## Source document
# # #

Israel’s apartheid regime and its military forces are inching toward spreading its war to its neighbors. U.S. President Joe Biden’s apartheid regime, Israel’s abettor and partner in crime, has already started rolling the ball and paving the way with several strikes in Syria and Iraq.
The U.S. conducted several sets of strikes this month on Iran-linked facilities in retaliation for continuing attacks on U.S. forces in Iraq and Syria. Israeli warplanes conducted airstrikes along the border with Lebanon claiming that the Iran-supported Hezbollah group attacked several Israeli army posts last weekend. Israel said on Sunday an Israeli civilian was killed when an anti-tank missile from Lebanon hit a vehicle near Kibbutz Yiftah in the Upper Galilee. Israel also struck “assets in Syria that belong to the group responsible for launching a drone at a school in Eilat overnight on Wednesday.” Israel, as usual, did not specify which organization was behind the drone attack on Israel or what targets, if any, were hit in Syria.
(I’m taking the liberty of a sidebar here: Questions about the Oct. 7 raid. Those kibbutz deaths have hardly been recorded or verified by any independent sources, including those 1,400 reportedly killed in Ba’ars, Nir Oz and Re’im, where funerals of 1,400 atheist persons would last weeks if not months, let alone the rituals required of the people in the Jewish faith. How many Kassam Brigade elements infiltrated the occupied area? According to Israel’s early announcement, “about 200.” Last week the number climbed to 2,000. How many rounds of ammunition did they have? And one last final point in this loathsome issue: Even the numbers given in the most detailed accounts and maps of that ill-fated and insensate Oct. 7 Shabbat raid cannot add up to 1,400. As I said it is just a sidebar, at the moment.)
Western media takes sides
Western media members are keeping their fingers crossed (actually they are rubbing two fingers and their thumb together, if you know what I mean) that the Israeli-Palestinian conflict could (should) trigger unrest across the Arab world. The Economist, for instance, was asking last week if (or when) the conflict would trigger unrest across the Arab world. The Economist thinks that such a war has three candidates more vulnerable to instability: Syria, Iraq and Lebanon. The prediction is based on the magazine’s very scientific “risk modeling” analysis findings that those states “are at risk given their political or geographical proximity to the conflict.”

# # #

## Record set

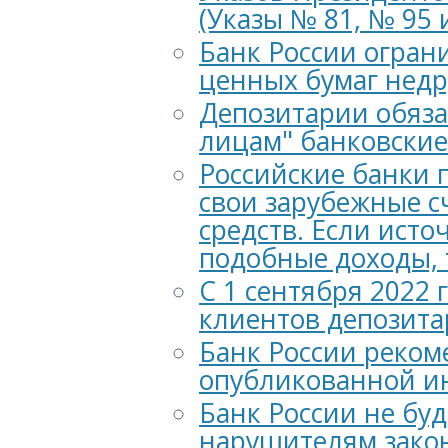
(Указы № 81, № 95 и
Банк России огра
ценных бумаг недр
Депозитарии обяза
лицам" банковские
Российские банки 
свои зарубежные с
средств. Если ист
подобные доходы, 
С 1 сентября 2022
клиентов депозита
Банк России реком
опубликованной и
Банк России не бу
нарушителям закон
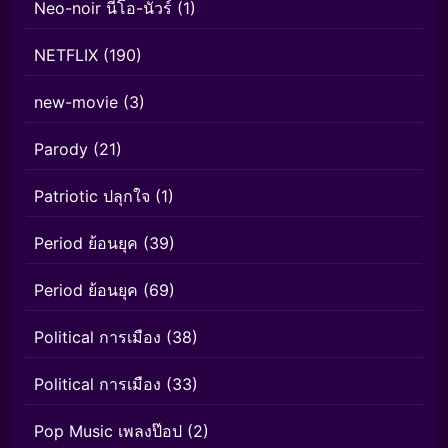
Neo-noir นีโอ-นัวร์
(1)
NETFLIX
(190)
new-movie
(3)
Parody
(21)
Patriotic ปลุกใจ
(1)
Period ย้อนยุค
(39)
Period ย้อนยุค
(69)
Political การเมือง
(38)
Political การเมือง
(33)
Pop Music เพลงป๊อป
(2)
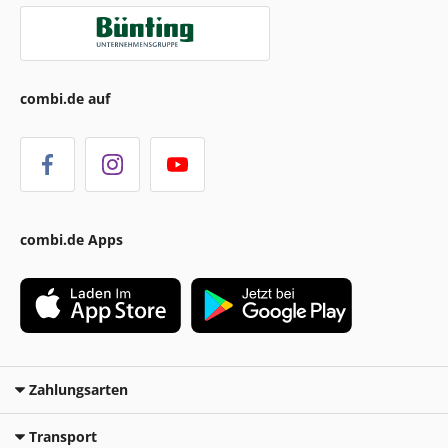
combi.de auf
combi.de Apps
Zahlungsarten
Transport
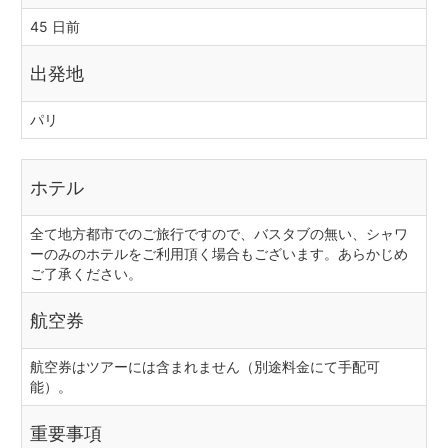
45 日前
出発地
パリ
ホテル
全て地方都市でのご旅行ですので、バスタブの無い、シャワ
ーのみのホテルをご利用頂く場合もございます。あらかじめ
ご了承ください。
航空券
航空券はツアーには含まれません（別途料金にて手配可
能）。
重要事項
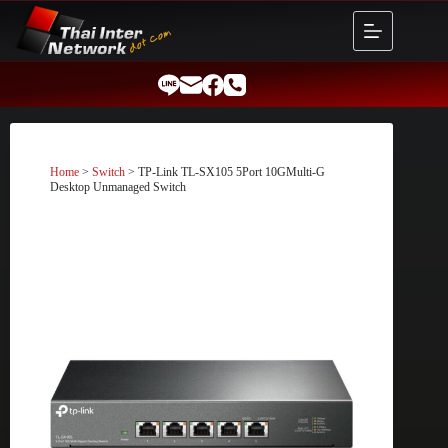
Skip
to
content
Home
>
Switch
> TP-Link TL-SX105 5Port 10GMulti-G
Desktop Unmanaged Switch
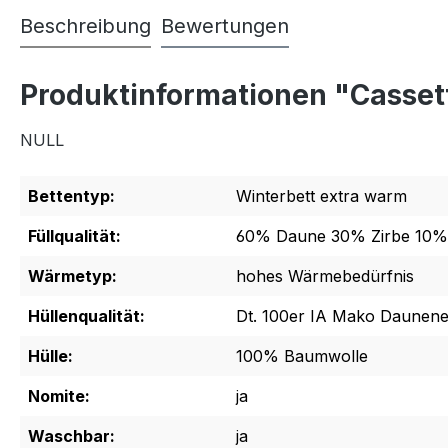
Beschreibung
Bewertungen
Produktinformationen "Casset
NULL
Bettentyp:
Winterbett extra warm
Füllqualität:
60% Daune 30% Zirbe 10%
Wärmetyp:
hohes Wärmebedürfnis
Hüllenqualität:
Dt. 100er IA Mako Daunene
Hülle:
100% Baumwolle
Nomite:
ja
Waschbar:
ja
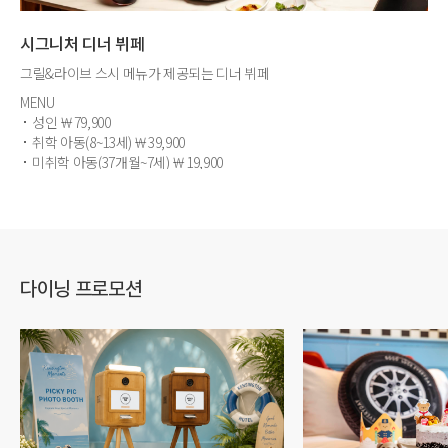
시그니처 디너 뷔페
모
그릴&라이브 스시 메뉴가 제공되는 디너 뷔페
엄
MENU
ME
성인 ￦79,900
성
취학 아동(8~13세) ￦39,900
취
미취학 아동(37개월~7세) ￦19,900
다이닝 프로모션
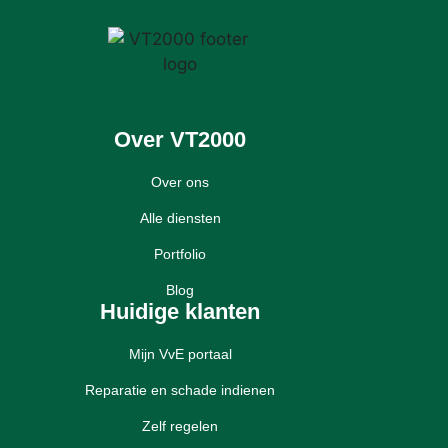
Over VT2000
Over ons
Alle diensten
Portfolio
Blog
Huidige klanten
Mijn VvE portaal
Reparatie en schade indienen
Zelf regelen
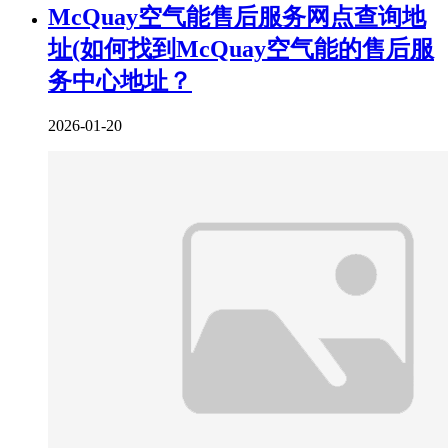
McQuay空气能售后服务网点查询地
址(如何找到McQuay空气能的售后服
务中心地址？
2026-01-20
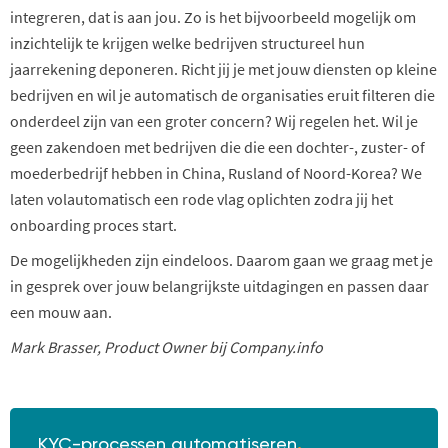
integreren, dat is aan jou. Zo is het bijvoorbeeld mogelijk om
inzichtelijk te krijgen welke bedrijven structureel hun
jaarrekening deponeren. Richt jij je met jouw diensten op kleine
bedrijven en wil je automatisch de organisaties eruit filteren die
onderdeel zijn van een groter concern? Wij regelen het. Wil je
geen zakendoen met bedrijven die die een dochter-, zuster- of
moederbedrijf hebben in China, Rusland of Noord-Korea? We
laten volautomatisch een rode vlag oplichten zodra jij het
onboarding proces start.
De mogelijkheden zijn eindeloos. Daarom gaan we graag met je
in gesprek over jouw belangrijkste uitdagingen en passen daar
een mouw aan.
Mark Brasser, Product Owner bij Company.info
KYC-processen automatiseren
.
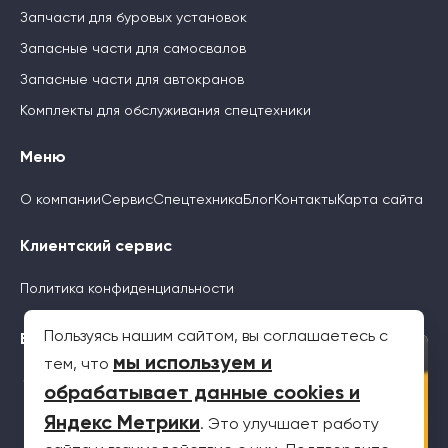
Запчасти для буровых установок
Запасные части для самосвалов
Запасные части для автокранов
Комплекты для обслуживания спецтехники
Меню
О компании
Сервис
Спецтехника
Блог
Контакты
Карта сайта
Клиентский сервис
Политика конфиденциальности
Пользуясь нашим сайтом, вы соглашаетесь с
Будьте с нами
×
мы используем и
тем, что
обрабатывает данные cookies и
Яндекс Метрики
. Это улучшает работу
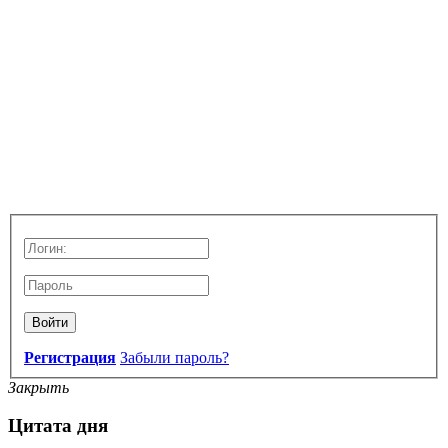
Войти
Регистрация
Забыли пароль?
Закрыть
Цитата дня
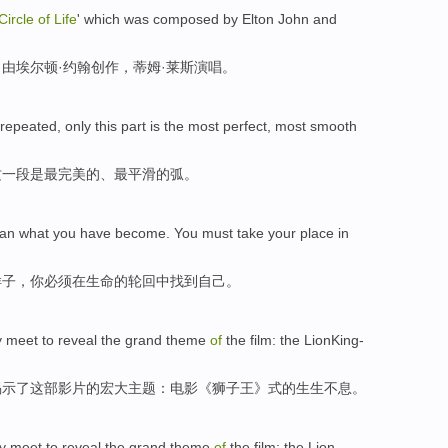
Circle
of
Life
' which was
composed by
Elton
John
and
，
由
埃尔顿
·
约翰
创作，蒂姆·
莱斯
演唱
。
repeated
,
only
this
part
is
the
most
perfect
,
most
smooth
这
一段
是
最
完美的
、最
平滑
的弧。
han
what
you
have become.
You
must take your place
in
样子
，你
必须
在
生命
的
轮回
中找到自己。
y
meet to
reveal
the
grand
theme
of
the film
: the
LionKing-
揭示
了
这部
影片的
宏大
主题
：电影《
狮子王
》式的生生不息。
y
meet to
reveal
the
grand
theme
of
the film
: the
Lion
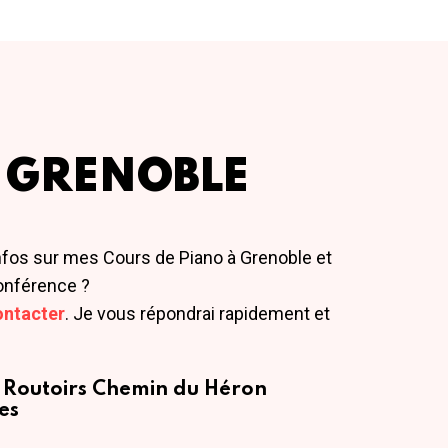
 GRENOBLE
nfos sur mes Cours de Piano à Grenoble et
onférence ?
ontacter
. Je vous répondrai rapidement et
 Routoirs
Chemin du Héron
es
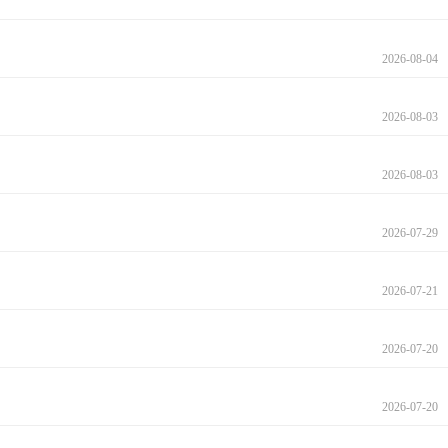
2026-08-04
2026-08-03
2026-08-03
2026-07-29
2026-07-21
2026-07-20
2026-07-20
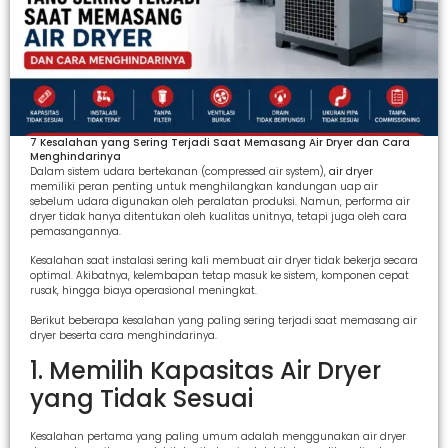
7 Kesalahan yang Sering Terjadi Saat Memasang Air Dryer dan Cara
Menghindarinya
Dalam sistem udara bertekanan (compressed air system),
air dryer
memiliki peran penting untuk menghilangkan kandungan uap air
sebelum udara digunakan oleh peralatan produksi. Namun, performa air
dryer tidak hanya ditentukan oleh kualitas unitnya, tetapi juga oleh cara
pemasangannya.
Kesalahan saat instalasi sering kali membuat air dryer tidak bekerja secara
optimal. Akibatnya, kelembapan tetap masuk ke sistem, komponen cepat
rusak, hingga biaya operasional meningkat.
Berikut beberapa kesalahan yang paling sering terjadi saat memasang air
dryer beserta cara menghindarinya.
1. Memilih Kapasitas Air Dryer
yang Tidak Sesuai
Kesalahan pertama yang paling umum adalah menggunakan air dryer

# # #

## Tasks to carry out
[1] Please retype the Middle East commentary between "The U.S. conducted" and "hit in Syria.", inclusive.
[2] In the Middle East commentary, near which kibbutz was an Israeli civilian killed by an anti-tank missile from Lebanon?
[3] Carry on the Middle East commentary from its final sentence.
The listing above comes from a separate source.

## Expected outputs
[1]
The U.S. conducted several sets of strikes this month on Iran-linked facilities in retaliation for continuing attacks on U.S. forces in Iraq and Syria. Israeli warplanes conducted airstrikes along the border with Lebanon claiming that the Iran-supported Hezbollah group attacked several Israeli army posts last weekend. Israel said on Sunday an Israeli civilian was killed when an anti-tank missile from Lebanon hit a vehicle near Kibbutz Yiftah in the Upper Galilee. Israel also struck “assets in Syria that belong to the group responsible for launching a drone at a school in Eilat overnight on Wednesday.” Israel, as usual, did not specify which organization was behind the drone attack on Israel or what targets, if any, were hit in Syria.

[2] Near Kibbutz Yiftah in the Upper Galilee.

[3]
We don’t need your lousy risk-modeling mumbo-jumbo as a confusing or meaningless analysis. We can tell what the Israeli and U.S. joint war council is doing right now: trying to divert international attention from the ethnic cleansing efforts continuing in Gaza. Under the disguise of “humanitarian pauses in war with Hamas,” they are pushing people from the north to the south and soon this exodus is heading from southern Gaza to the Sinai desert.
Meanwhile, global public opinion has already turned against the U.S.-Israel joint stock company so now even U.S. lawmakers are speaking out about how many dead Palestinian babies would be enough for the U.S. Congress to pass a resolution calling for a cease-fire. (That was Angela Nixon, Florida state representative, District 13, calling in tears for the Israel-Gaza cease-fire. She got just one vote. She received a stomach-turning answer to her question: “All of them” from Michelle Salzman, a Republican member of the Florida House of Representatives representing the state’s first district.)
Since even Biden has started half-heartedly asking Israeli Prime Minister Benjamin Netanyahu for “pauses,” if not a cease-fire, soon they’ll need a crucial diversion of global attention from Palestine to elsewhere. Iran would be a proper candidate to grab attention but recently Biden began lining mullahs’ pockets with extra cash to the order of $50 billion – and that level of inconsistency would be too much for Biden.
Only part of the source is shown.